Same with RDS, etc.
It’s pretty great not to waste time when the lottery for the bizarrest of 0.000001% issues arise.
The operator only solves the happy path. An AWS support ticket usually can solve the unhappy path.
For free.
Yep, if your Kafka is mission critical and crashes hard, that is bad.
But things like Kafka are _never_ a black box you just spin up and never worry about, if anyone thinks so, CAP theorem will give them an awful surprise one day.
You're always going to need someone in your team who understands the tech and how to make best use of it.
MSK won't tell you how many partitions your topic needs, or whether your retention strategy should be delete, or compact, or both.
You still need that knowledge of the "managed" service to make effective use of it.

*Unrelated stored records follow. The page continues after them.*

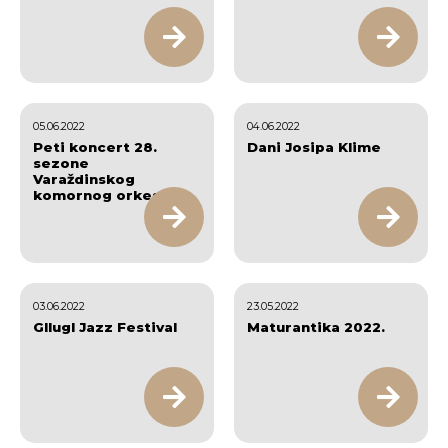
05.06.2022
04.06.2022
Peti koncert 28.
Dani Josipa Klime
sezone
Varaždinskog
komornog orkestra
03.06.2022
23.05.2022
Gllugl Jazz Festival
Maturantika 2022.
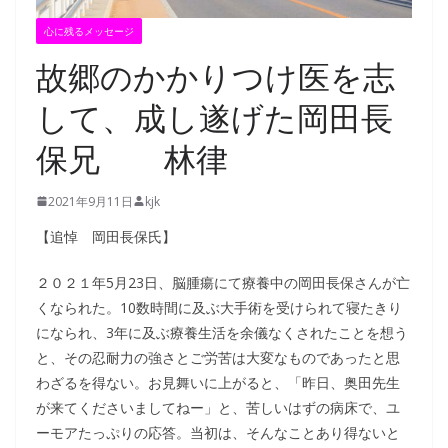
心に残るメッセージ
故郷のかかりつけ医を志
して、成し遂げた岡田長
保兄 林律
2021年9月11日
kjk
【追悼 岡田長保氏】
２０２１年5月23日、脳腫瘍にて療養中の岡田長保さんが亡
くなられた。10数時間に及ぶ大手術を受けられて寝たきり
になられ、3年に及ぶ療養生活を余儀なくされたことを想う
と、その忍耐力の強さとご労苦は大変なものであったと思
わざるを得ない。お見舞いに上がると、「昨日、奥田先生
が来てくださいましてねー」と、苦しいはずの病床で、ユ
ーモアたっぷりの応答。当初は、そんなことあり得ないと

And that knowledge sits rather close to knowledge of how the system works, so given you'll need that knowledge anyway, may as well cultivate it instead.
Oh, and the operators also solve a lot of the unhappy paths too, FYI.

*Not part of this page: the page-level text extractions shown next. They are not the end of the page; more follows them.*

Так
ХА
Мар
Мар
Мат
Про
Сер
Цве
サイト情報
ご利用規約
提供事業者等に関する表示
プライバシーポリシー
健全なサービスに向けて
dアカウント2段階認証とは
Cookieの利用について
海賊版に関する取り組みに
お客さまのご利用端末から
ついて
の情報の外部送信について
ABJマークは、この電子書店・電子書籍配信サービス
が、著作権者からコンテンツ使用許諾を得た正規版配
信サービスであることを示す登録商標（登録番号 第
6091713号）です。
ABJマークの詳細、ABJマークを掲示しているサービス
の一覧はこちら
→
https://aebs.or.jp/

I tend to describe the operator approach as "half-managed" because things like multiple-AZ stretch clusters need some configuration.
But then, maybe you didn't want a 3-AZ cluster? Maybe a 2.5? MSK says no.
…
> And that knowledge sits rather close to knowledge of how the system works, so given you'll need that knowledge anyway, may as well cultivate it instead.
This has been my argument forever, and it’s always met with disagreement, because entirely too many people have no desire to learn their tooling. They just want an API that they can push data into, and get it back out. What happens inside is irrelevant.
It’s extremely sad to me.
At some point, we have to decide that there's a lot of knowledge expectations depending on your stack, especially as parts of your application grows.
Say you're a Python-based webapp running with Postgres, Kafka, and Elasticsearch. Your stack requires pretty decent knowledge of:
1. Postgres
2. Kafka
3. Elasticache
4. Linux (and a lot more than what many developers I've encountered seem to have)
5. Kubernetes, because it is 2024
6. Whatever frameworks you're doing with your webapp + ensuring you're keeping up with security best practices
7. + the soup involved with exposing your webapp to customers
Being able to handle any of these 6 at scale require different skillsets. It's unreasonable to expect anyone to be an expert at all of this -- in a real, tried-and-true environment -- especially with deadlines and SLAs involved.
Relying on volunteer support of varying degrees of quality for your business sounds insane.
Also at that point the business should really be donating or contributing to the development of the software otherwise it is considered what we call a dick move.
> Relying on volunteer support of varying degrees of quality for your business sounds insane.
Given my experiences of Confluent paid support, and my experiences of the volunteer support around Kafka, I disagree.
Not sure we agree on the meaning of this phrase in this context.
For 0 money. That kinda free.
I’d rather focus on my expertise and mental energy in other tools that are much more significant to the stack I support.
For big flagship services you can usually get pretty good support (EC2, S3, SQS, Lambda)
For smaller/more niche services where AWS stood up a managed version of some OSS it's more hit and miss (like managed RabbitMQ).
In both cases, it definitely helps to have an open line to your TAM and send them case numbers and they'll usually do some internal nudging to keep things moving. In addition, for projects, you can usually reach out ahead of time and get some dedicated SMEs to help set things up/train you.
In either case, hopefully you've never had the displeasure of working with Azure support.
They usually tend to be genuinely helpful but are a far cry from solving your issues themselves.
Of course there’s a minuscule possibility of you having a new use case. But is that good enough reason to build your infrastructure? That is a business call you need to make.